Il y a entre Paris et sa banlieue un rapport très singulier. Très violent parfois. Un rapport amour/haine des banlieusards pour Paris, un mépris de Paris pour sa périphérie.
Aujourd’hui, devant la flambée du prix des logements, la gentrification a modifié le territoire. La banlieue, hier encore accessible, devient un véritable enjeu économique et pousse les foyers les plus modestes à s’éloigner toujours plus loin de Paris.
Dans mon écriture, j’essaie de mettre en tension des questions qui me sont chères : la conscience des classes, la diabolisation des banlieues, la violence du monde du travail.
C’est comme cela qu’est né le personnage d’Amir, et c’est comme cela, poussé par un contexte asphyxiant, qu’il a immédiatement disparu dans la pièce, mais existant pleinement par son départ même.
Physiquement, Amir n’est plus là et son absence révèle en creux les questions auxquelles se confrontent ceux qui restent.

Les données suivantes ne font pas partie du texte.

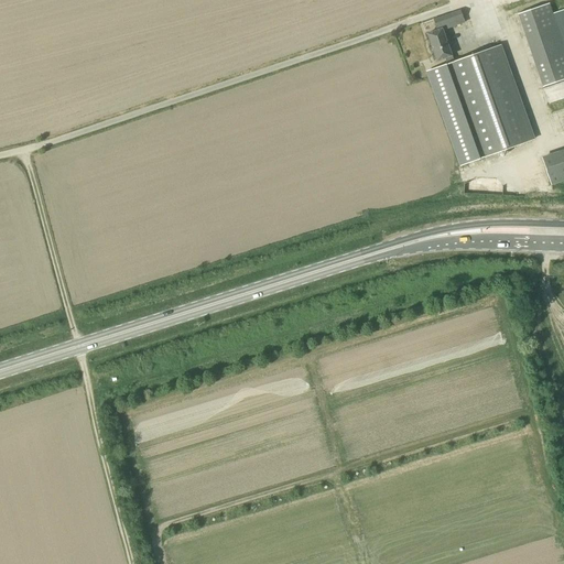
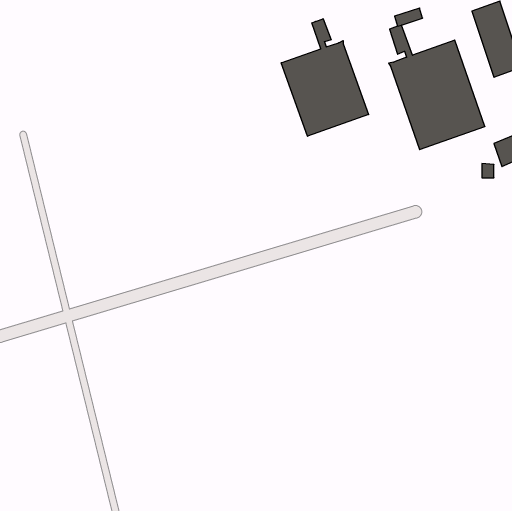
building: none -> [281,19,369,136]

Amir avant est pour moi une tentative de donner à réfléchir sur le fossé qui se creuse entre les populations, sur la peur et l’aménagement du territoire. Poser la question du politique aussi. Poser la question de l’immigration et des Français d’origine étrangère. Si « le musulman » est devenu l’ennemi public numéro 1 du monde occidental depuis quelques années, je pense qu’il est urgent de casser certains fantasmes et clichés, tant sur les banlieusards que sur les musulmans. J’essaie d’aborder ces problématiques politiques éminemment contemporaines par le pas de côté que permet le théâtre.
Aurianne Abecassis
Aurianne Abécassis grandit en banlieue parisienne. A toujours l’impression d’être à côté. Cherche pourquoi ça ne tourne pas rond – à l’intérieur mais surtout en dehors d’elle – et comment ça tourne, et tout. Ne trouve pas. Cherche encore. Essaye de l’écrire, de poser tout ça à plat.

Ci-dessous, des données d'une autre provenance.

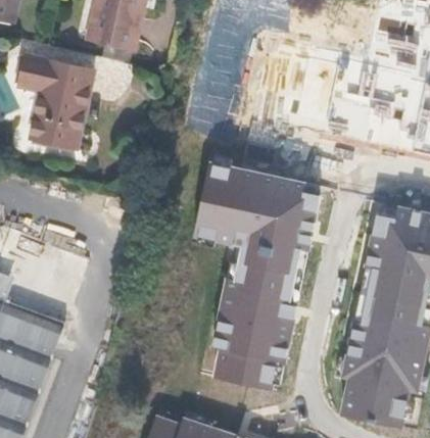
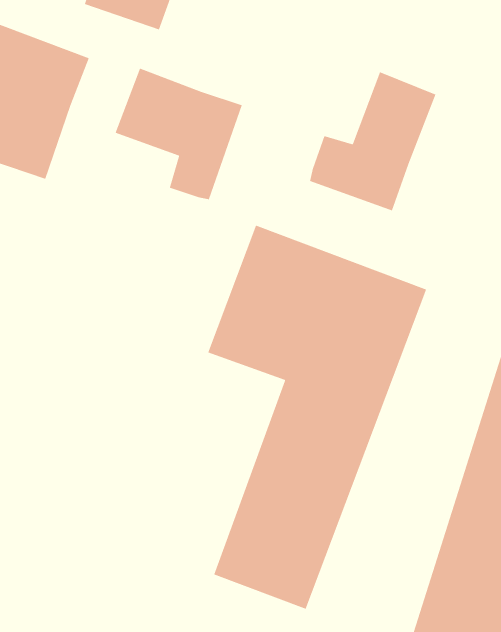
building: none -> [309,71,437,211]
building: none -> [114,68,243,200]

Après un Master d’Etudes théâtrales, Aurianne Abécassis est formée en jeu au conservatoire de Bobigny, puis accompagnée dans son écriture à l’ENSATT, sous la direction d’Enzo Cormann. Elle écrit pour le théâtre, pour la marionnette, pour la radio. Aime partir en résidence d’écriture (La Chartreuse, Centre des Ecritures dramatiques de Wallonie-Bruxelles, Textes en l’air, Collège René Descartes de Tremblay-en-France, Théâtre des 2 Rives de Charenton, …), écrire pour et avec des compagnies.

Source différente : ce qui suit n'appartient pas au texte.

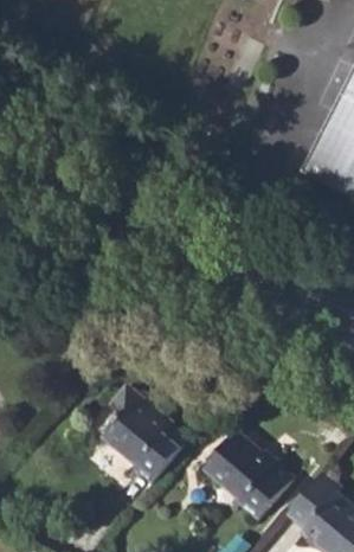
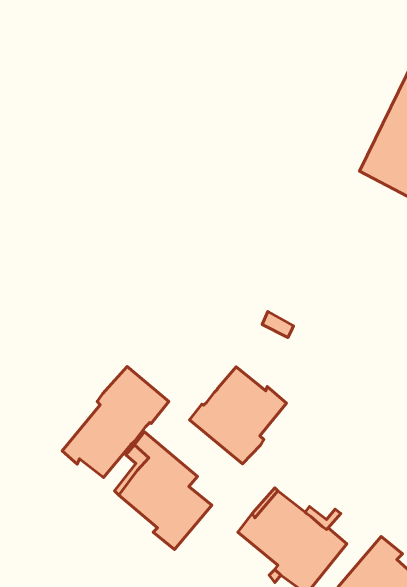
building: none -> [62,367,169,477]
building: none -> [190,367,286,464]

Co-fonde en 2014 le club d’auteurs ACMé – Appuyés Contre un Mur qui s’Ecroule – avec Marc-Antoine Cyr, Solenn Denis, Jérémie Fabre et Clémence Weill. Encadre des ateliers d’écriture pour enfants, adolescents et adultes. Cumule les boulots alimentaires pour vivre et continuer à faire partie du monde, pas que celui du théâtre.
En 2017, Amir avant est mis en lecture au festival de la Mousson d’hiver.
En 2018, Aurianne Abécassis sera en résidence d’écriture à la Maison des Ecritures et des Ecritures Transmédias – Hypolipo pour finaliser l’écriture de la pièce Opération Taïga (titre provisoire), une comédie documentée autour de « l’affaire Tarnac » qui sera créée en novembre 2019 à la Scène nationale de Gap, dans une mise en scène de Sébastien Valignat (compagnie Cassandre).
Textes
Pour le théâtre, elle écrit entre autre Provisoires anatomies (bourse du Centre National du Théâtre) ; Le meilleur bleu ; La confiance (bourse du Centre National du Livre) ; Amir avant, Chercher les camarades (Micheline).
Pour la radio, elle co-écrit avec Judith Bordas le docu-fiction radiophonique Pousser les murs diffusé sur France Culture ; Le meilleur bleu a été diffusé sur France Culture dans une réalisation de Marguerite Gateau.
Pour la marionnette, elle écrit notamment Espèces d’oiseaux [c’est vrai qu’il y a les rêves aussi] pour la compagnie La Perruque/Coopérative, Nos petites forêts (THE BIG BIG NIGHT) pour la compagnie Arnica.